Work instruction:
Repeat every line of the data exactly; no picture belongs in the copy.

Recorded data:
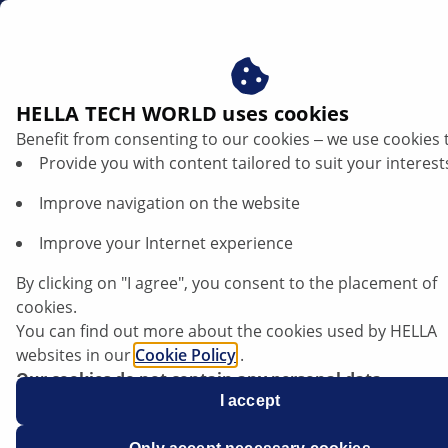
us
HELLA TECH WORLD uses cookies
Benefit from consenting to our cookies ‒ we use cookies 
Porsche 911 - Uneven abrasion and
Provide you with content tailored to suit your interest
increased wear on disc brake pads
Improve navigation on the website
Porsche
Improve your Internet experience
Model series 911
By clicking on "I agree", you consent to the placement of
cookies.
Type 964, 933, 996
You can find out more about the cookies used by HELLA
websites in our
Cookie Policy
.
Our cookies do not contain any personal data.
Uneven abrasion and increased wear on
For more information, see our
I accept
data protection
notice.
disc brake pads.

Exercise response:
us
HELLA TECH WORLD uses cookies
Benefit from consenting to our cookies ‒ we use cookies 
Porsche 911 - Uneven abrasion and
Provide you with content tailored to suit your interest
increased wear on disc brake pads
Improve navigation on the website
Porsche
Improve your Internet experience
Model series 911
By clicking on "I agree", you consent to the placement of
cookies.
Type 964, 933, 996
You can find out more about the cookies used by HELLA
websites in our
Cookie Policy
.
Our cookies do not contain any personal data.
Uneven abrasion and increased wear on
For more information, see our
I accept
data protection
notice.
disc brake pads.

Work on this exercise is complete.